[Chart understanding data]
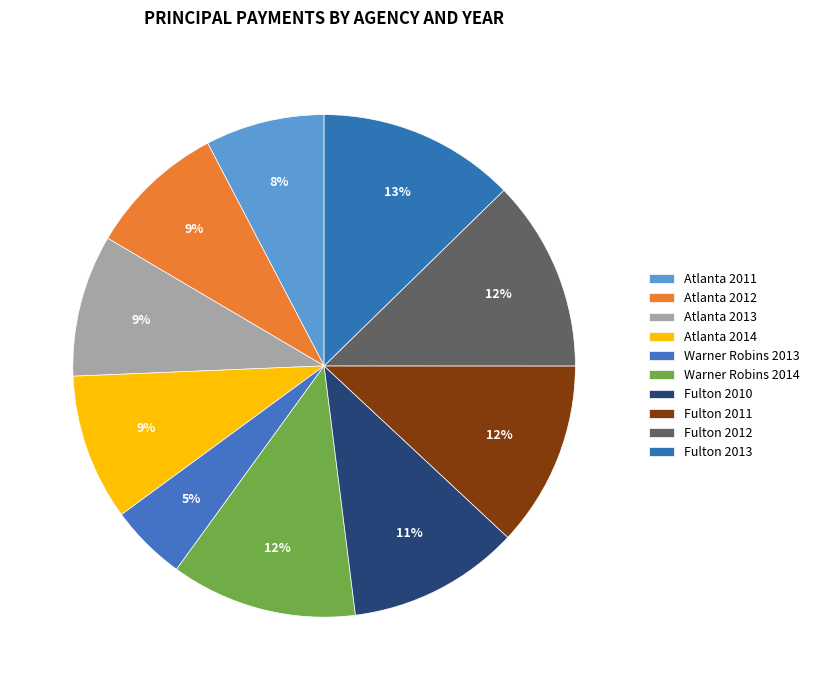

Combined, what portion of the pie is Atlanta 2014 and Fulton 2012?

21.7%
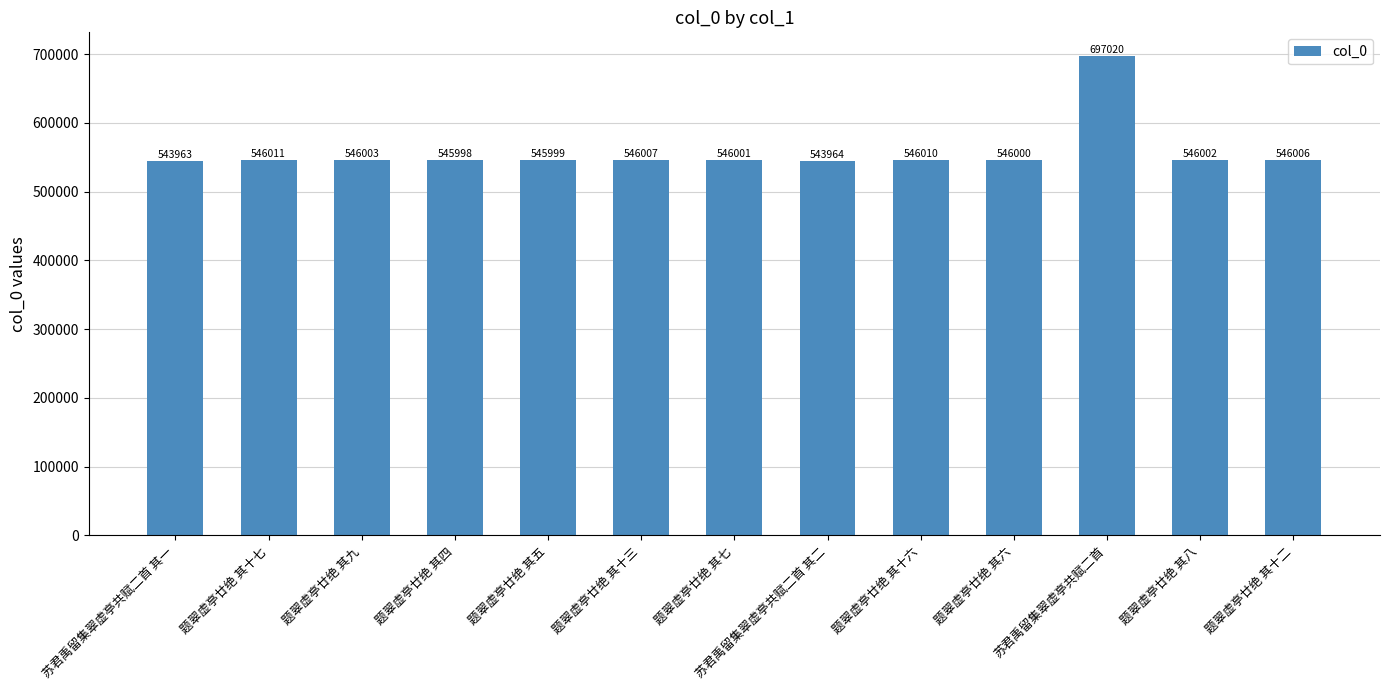

How many categories are shown in the chart?

13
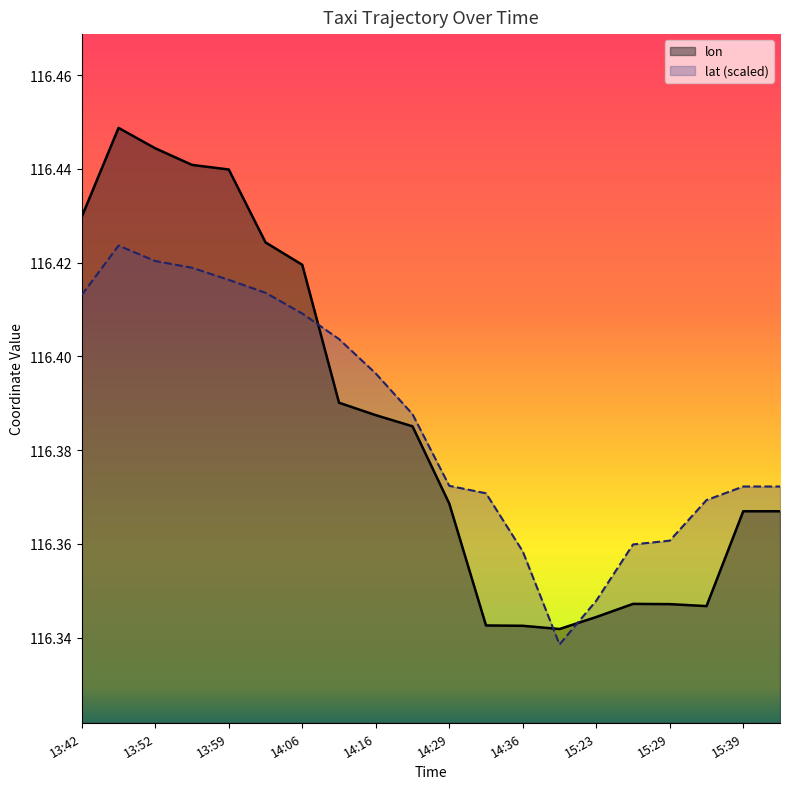

Reading right to left, extract all data points from this chart.

lon: 116.4	116.4	116.3	116.3	116.3	116.3	116.3	116.3	116.3	116.4	116.4	116.4	116.4	116.4	116.4	116.4	116.4	116.4	116.4	116.4
lat: 116.4	116.4	116.4	116.4	116.4	116.3	116.3	116.4	116.4	116.4	116.4	116.4	116.4	116.4	116.4	116.4	116.4	116.4	116.4	116.4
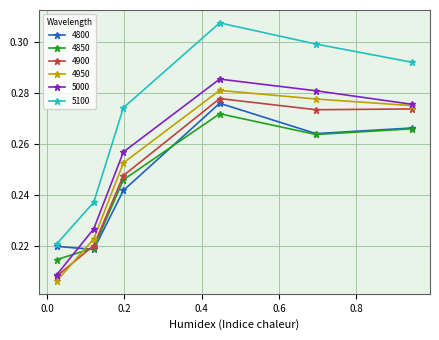

True or false: 5000 and 5100 cross at least once.

False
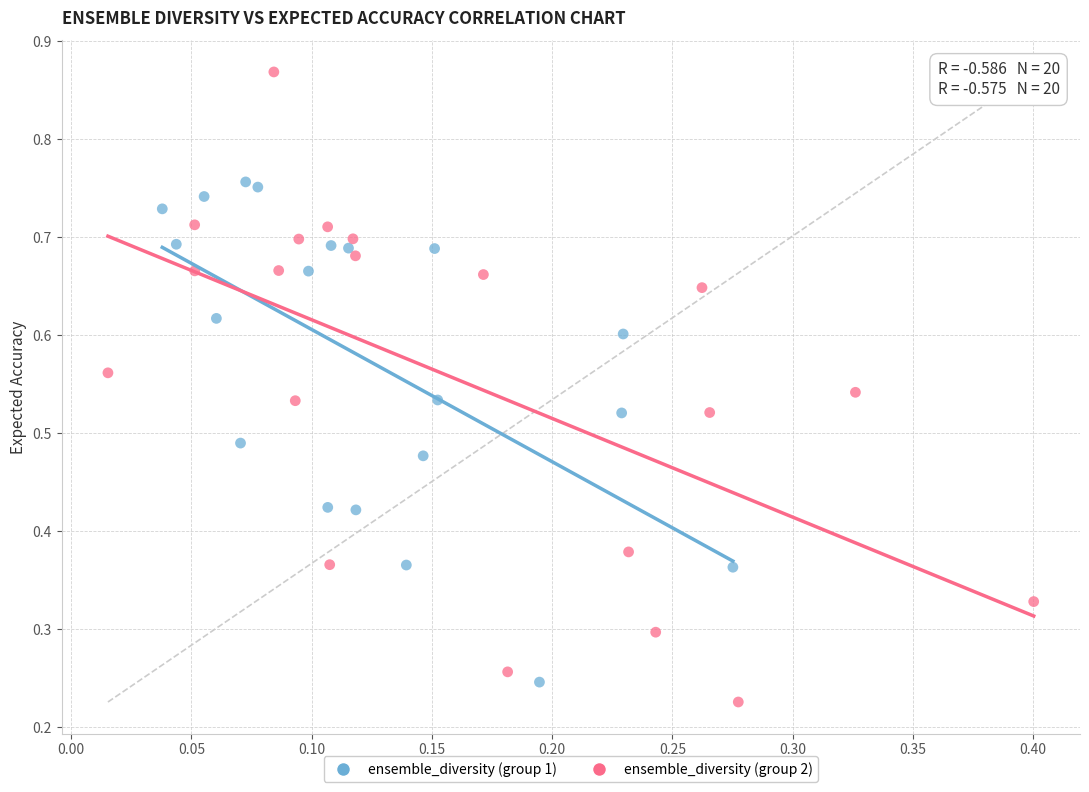

Which series has the widest spread of Y values?

ensemble_diversity (group 2)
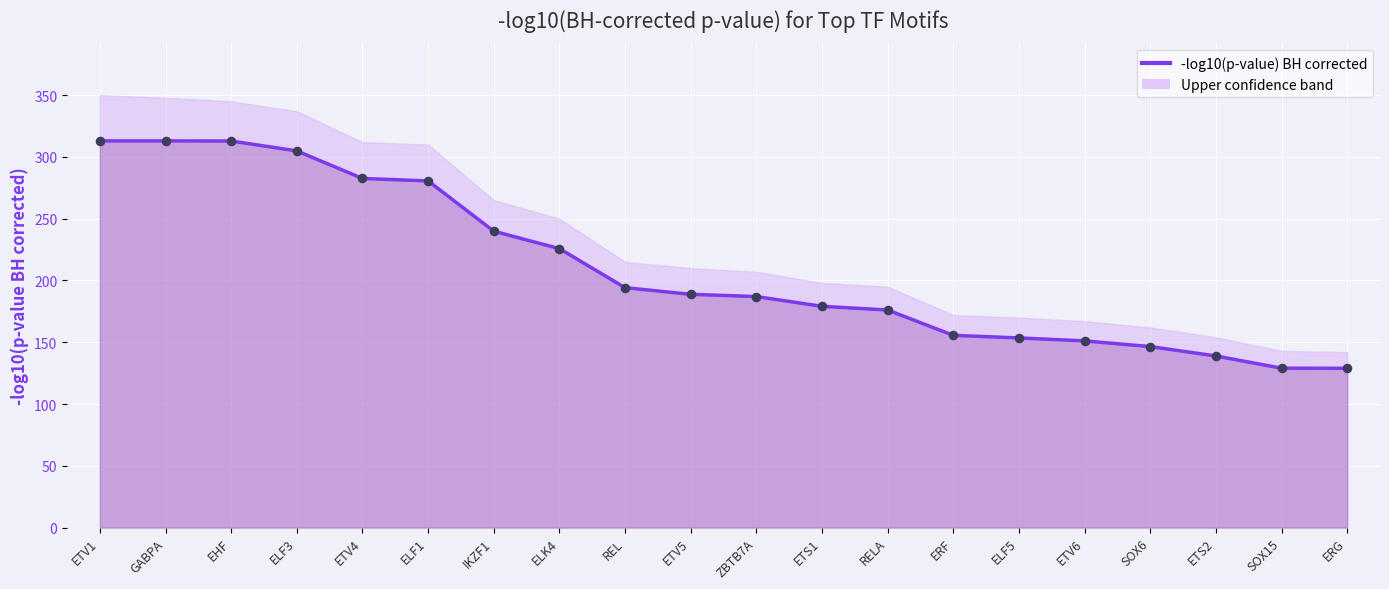

What is the change in value from ERF to SOX15?

-26.6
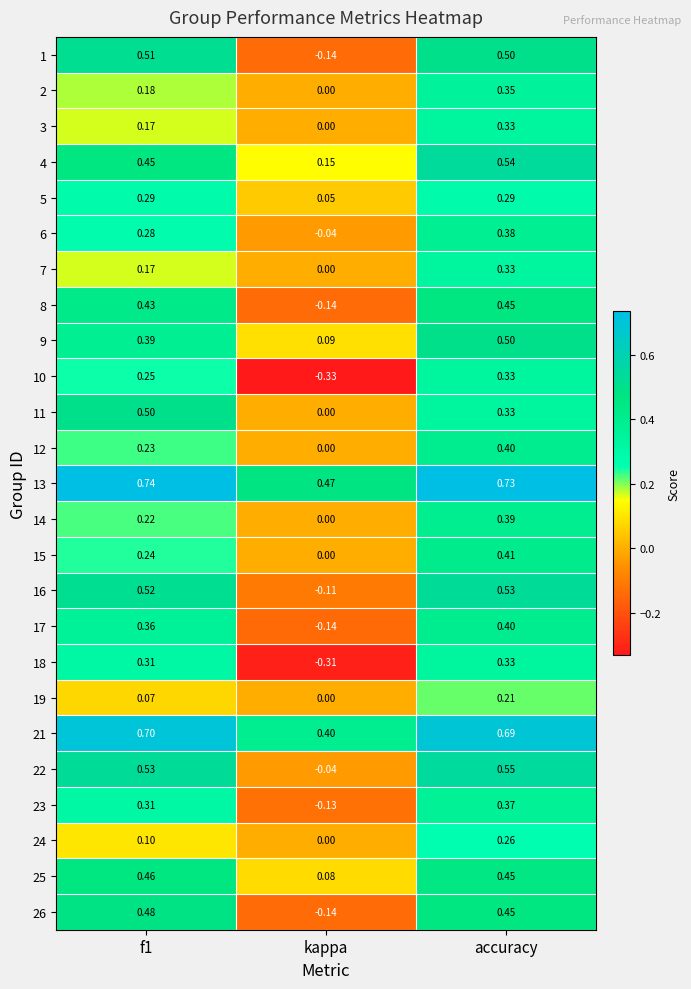

At which category is the sum across all series the highest?

accuracy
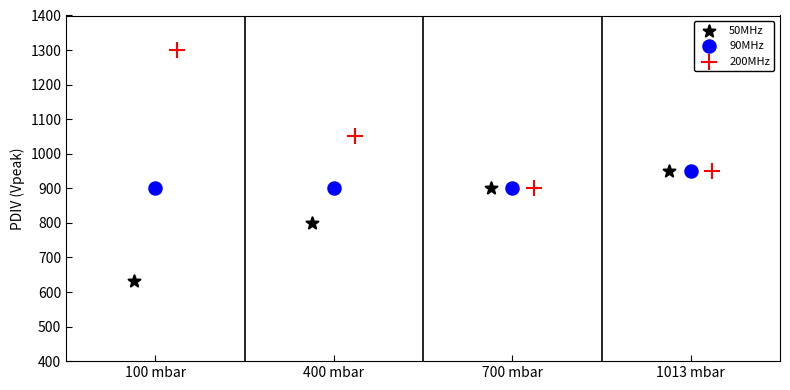

Which series contains the lowest Y value?

50MHz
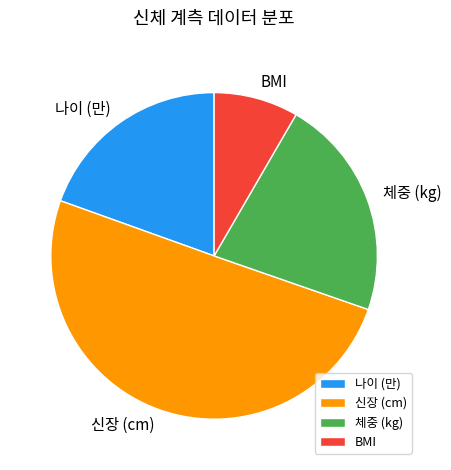

How many segments does this pie chart have?

4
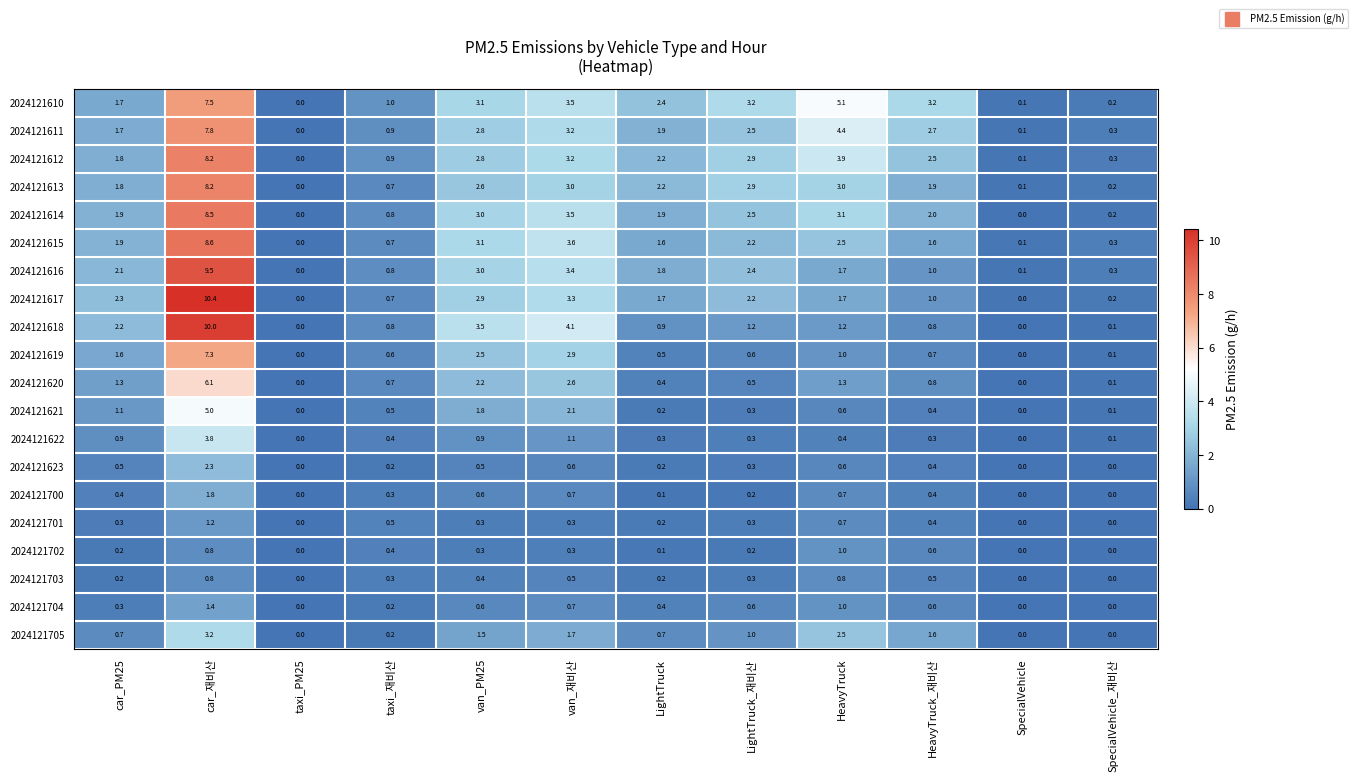

Which series has the largest total across all categories?

2024121610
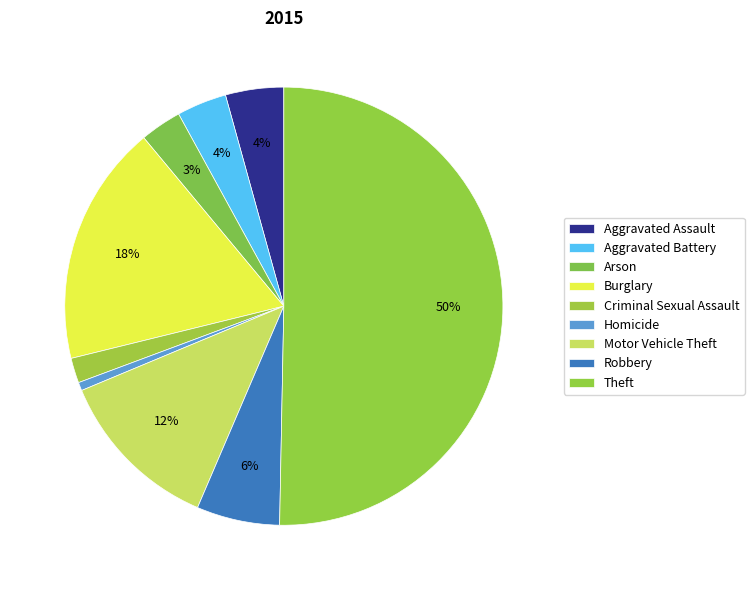

Count the number of slices in the pie.

9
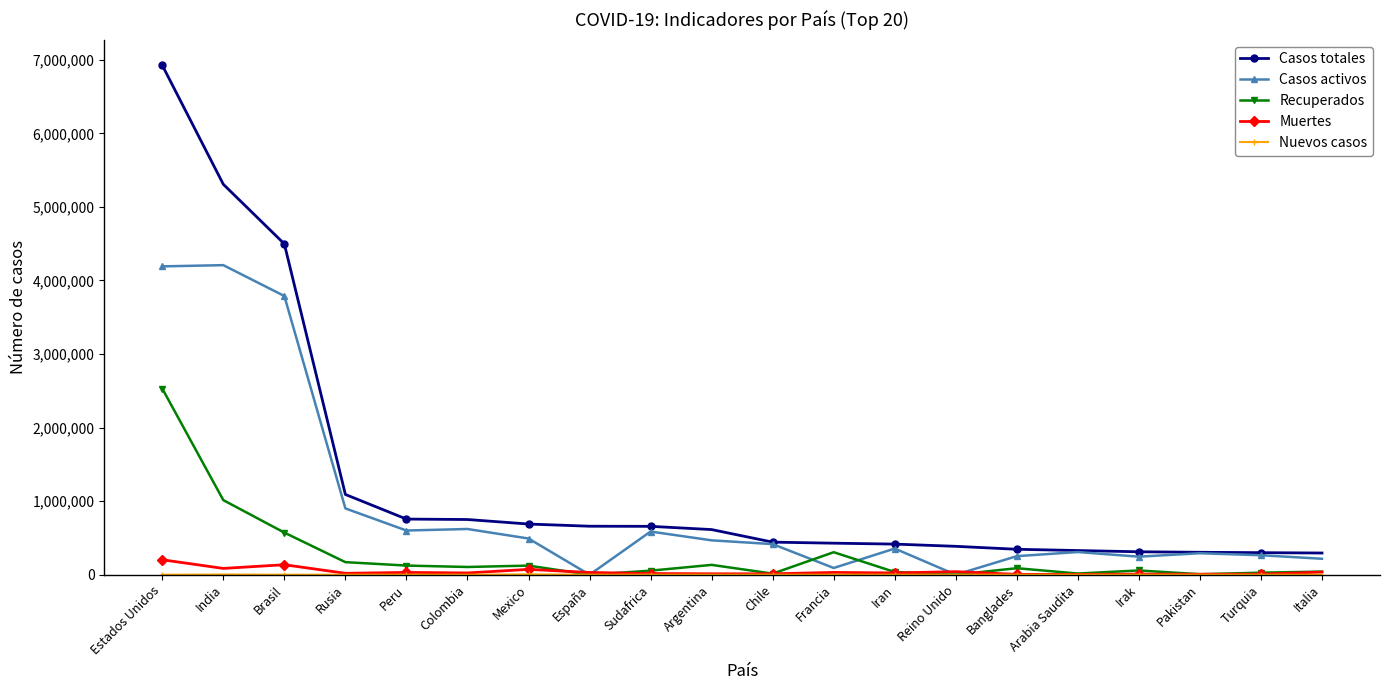

At how many categories does at least one series exceed 2266132?

3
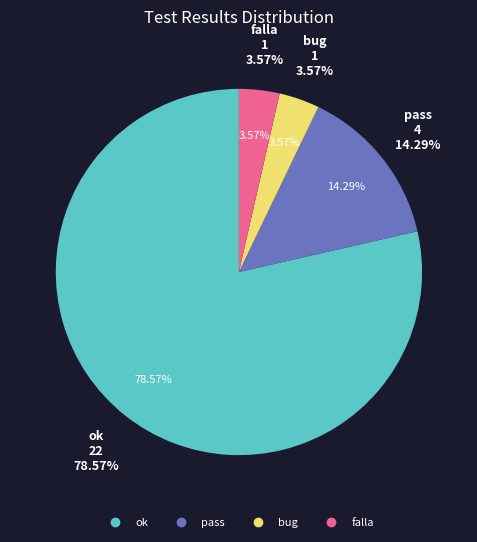

To the nearest percent, what is the average slice percentage?

25%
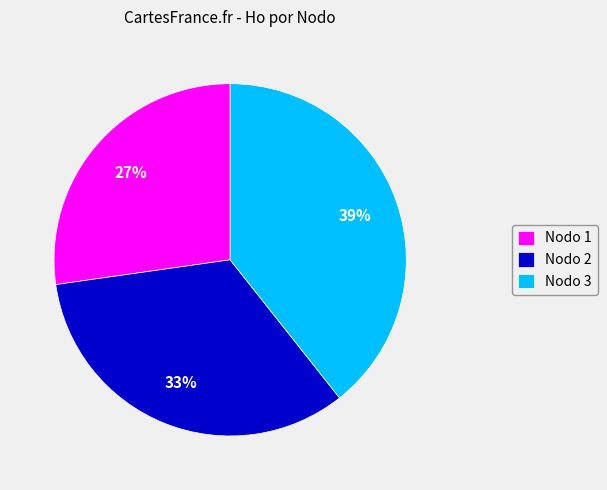

What is the ratio of the value at Nodo 2 to the value at Nodo 3?

0.8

§ Task description: Copy out the rows word for word, from the very beginning through the line containing "Reading right to", and include both ends. Leave out the pictures.

§ Reply:
Combined, what portion of the pie is Atlanta 2014 and Fulton 2012?

21.7%

How many categories are shown in the chart?

13

Reading right to left, extract all data points from this chart.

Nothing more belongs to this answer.